Intellectual property is a broad category of property (and the related rights) the law recognizes to enforce ownership of creative inventions—often said to be creations of the mind or of human intellect—including patents, copyrights, trademarks, and trade secrets.
Intellectual property is sometimes referred to as intangible property or rights because it often exists in a person’s mind as an intangible creation of human innovation rather than in the traditional physical forms of real property (real estate) and personal property (personal belongings).
Despite often being created and protected in intangible form in the human mind, intellectual property is often converted to a more physical or tangible form—such as when a song is written on paper or in electronic format on a computer; when a company’s trademark is placed on its website or products; or when a patented process or design is embodied in a piece of machinery or equipment.
In Ohio, as in other states, intellectual property laws are designed to protect the rights of creators and innovators by recognizing their ownership over their unique creations. This includes patents, which protect inventions; copyrights, which cover original works of authorship such as literature, music, and art; trademarks, which protect brand identifiers like logos and slogans; and trade secrets, which safeguard confidential business information that provides a competitive edge.

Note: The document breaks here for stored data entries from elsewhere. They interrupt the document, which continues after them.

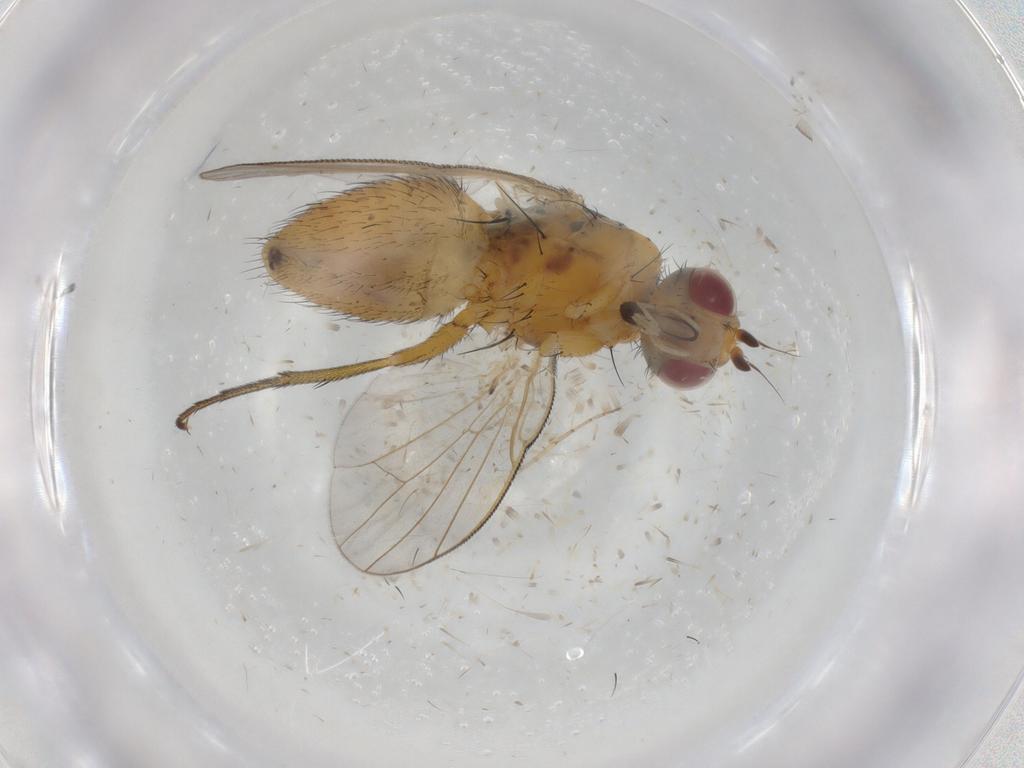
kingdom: Animalia
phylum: Arthropoda
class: Insecta
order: Diptera
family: Muscidae
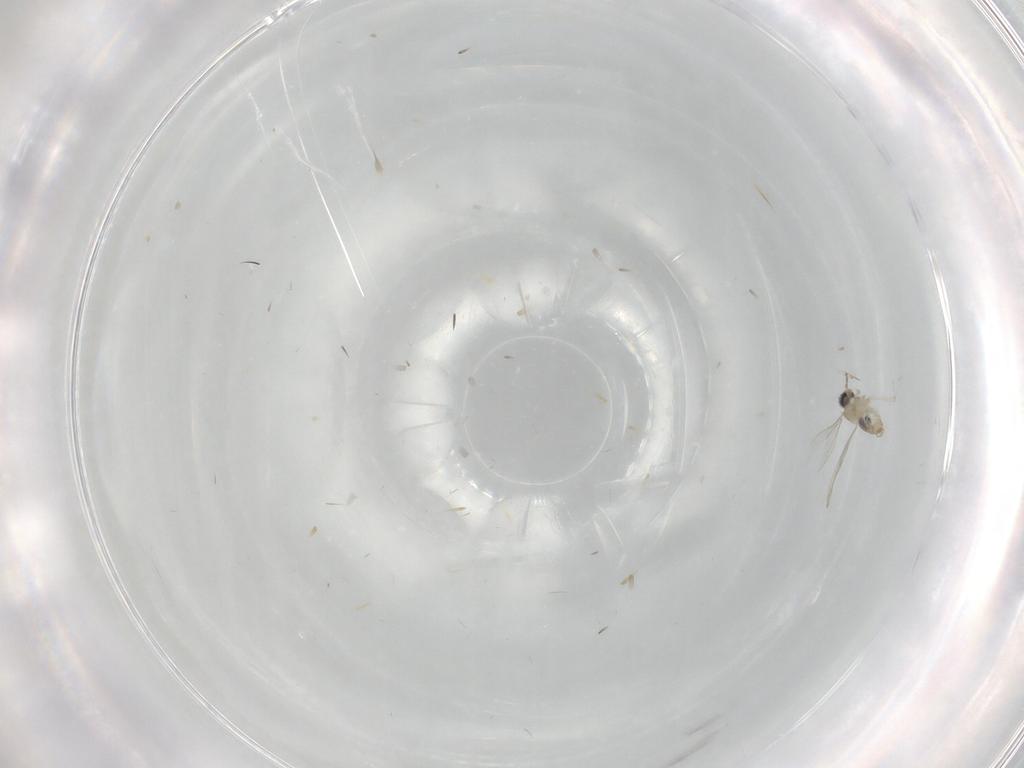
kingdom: Animalia
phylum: Arthropoda
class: Insecta
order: Diptera
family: Cecidomyiidae
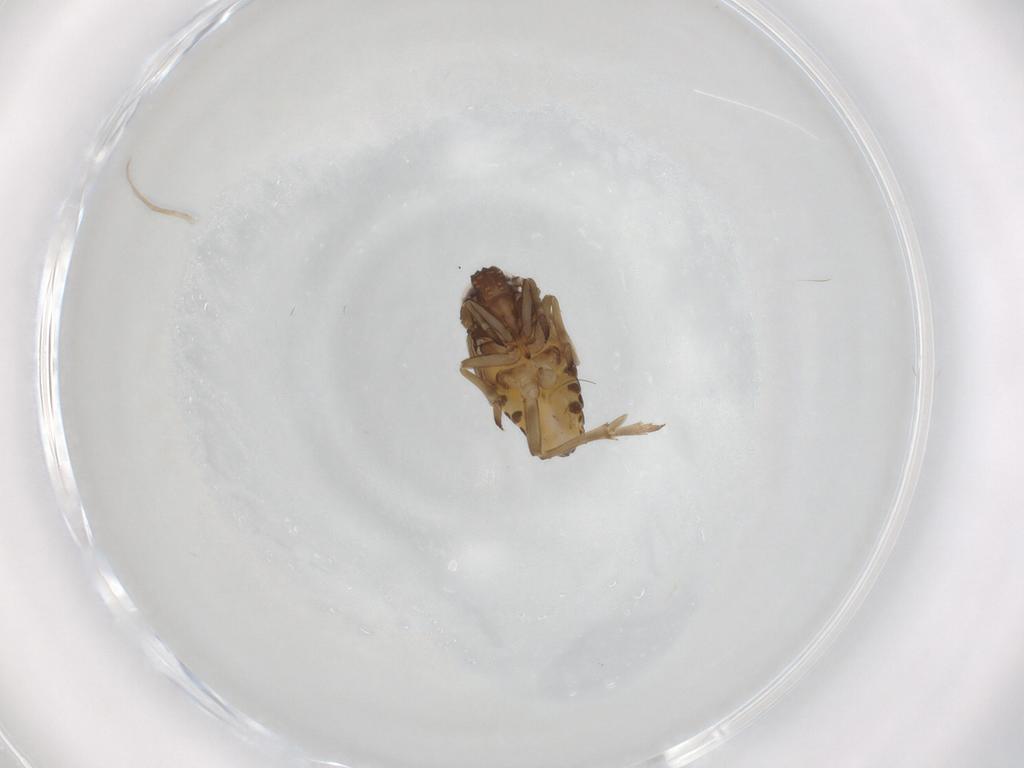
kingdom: Animalia
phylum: Arthropoda
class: Insecta
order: Hemiptera
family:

While intellectual property often originates as an intangible concept, it gains legal protection when expressed in a tangible medium, such as written down or recorded. Ohio follows federal intellectual property laws, as these matters are primarily governed by federal statutes like the Patent Act, Copyright Act, Trademark Act, and the Uniform Trade Secrets Act. However, state laws, including those in Ohio, can provide additional remedies against misappropriation and infringement, and may also address issues such as unfair competition and contractual disputes related to intellectual property.